> **Document**:

For any positive integer n and any real number \(\theta\) $$(\cos \theta+i\sin \theta)^{n}=\cos n\theta+i\sin n\theta$$
The \(n\)th root of a complex number can be calculated by expressing the complex number in polar form and using De Moivre’s theorem.
Notice that a complex number written in polar form \(z=\cos \theta+i\sin \theta\) lie on the circle of radius 1 in the complex plane.
Then the geometric interpretation of the nth power of a complex number \(z\) represents the point where \(z\) is rotated around the origin by an angle \((n-1)\theta\).
In general, if \(z=r(\cos\theta+\sin\theta)\) and \(n\) is a integer,
$$[r(\cos \theta+i\sin \theta)]^{n}=r^{n}(\cos n\theta+i\sin n\theta)$$
Example
Find \((-1+\sqrt{3}i)^{10}\).

> **Jobs**:
A – Copy out the part of the De Moivre's theorem text between "For any positive" and "an angle \((n-1)\theta\).", inclusive.
B – Does each statement below agree with the De Moivre's theorem text? Answer yes or no for each, and quote the words of the text that decide it.
(i) The nth root of a complex number can be found by putting the number in polar form and applying De Moivre's theorem.
(ii) A complex number written in the form cos θ + i sin θ lies on a circle of radius 2 in the complex plane.
(iii) The theorem as first stated holds for any positive integer n.

> **Raw data**:
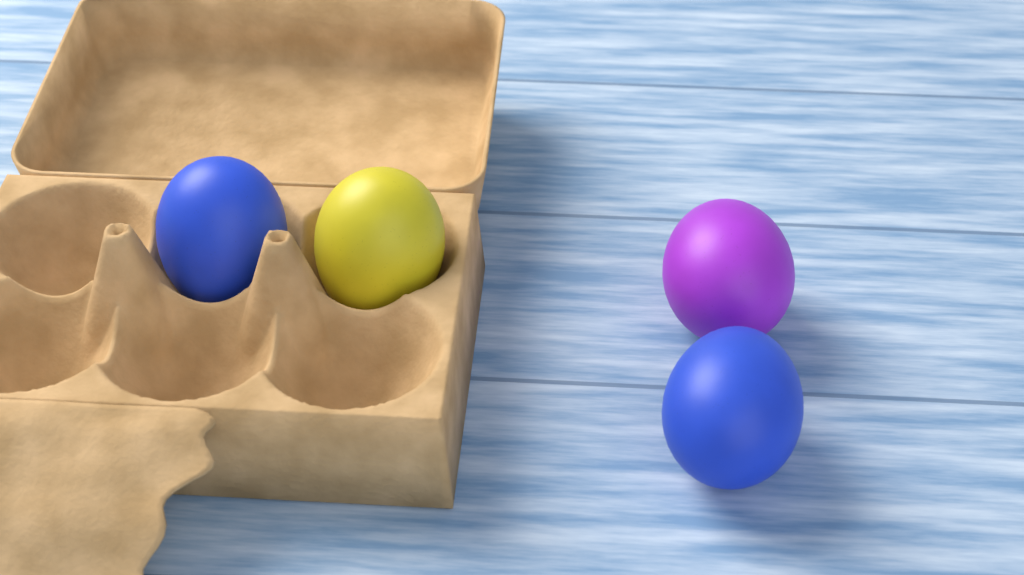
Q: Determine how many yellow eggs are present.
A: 1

> **Expected outputs**:
A –
For any positive integer n and any real number \(\theta\) $$(\cos \theta+i\sin \theta)^{n}=\cos n\theta+i\sin n\theta$$
The \(n\)th root of a complex number can be calculated by expressing the complex number in polar form and using De Moivre’s theorem.
Notice that a complex number written in polar form \(z=\cos \theta+i\sin \theta\) lie on the circle of radius 1 in the complex plane.
Then the geometric interpretation of the nth power of a complex number \(z\) represents the point where \(z\) is rotated around the origin by an angle \((n-1)\theta\).

B –
(i) Yes: "The \(n\)th root of a complex number can be calculated by expressing the complex number in polar form and using De Moivre’s theorem."
(ii) No: "lie on the circle of radius 1 in the complex plane"
(iii) Yes: "For any positive integer n"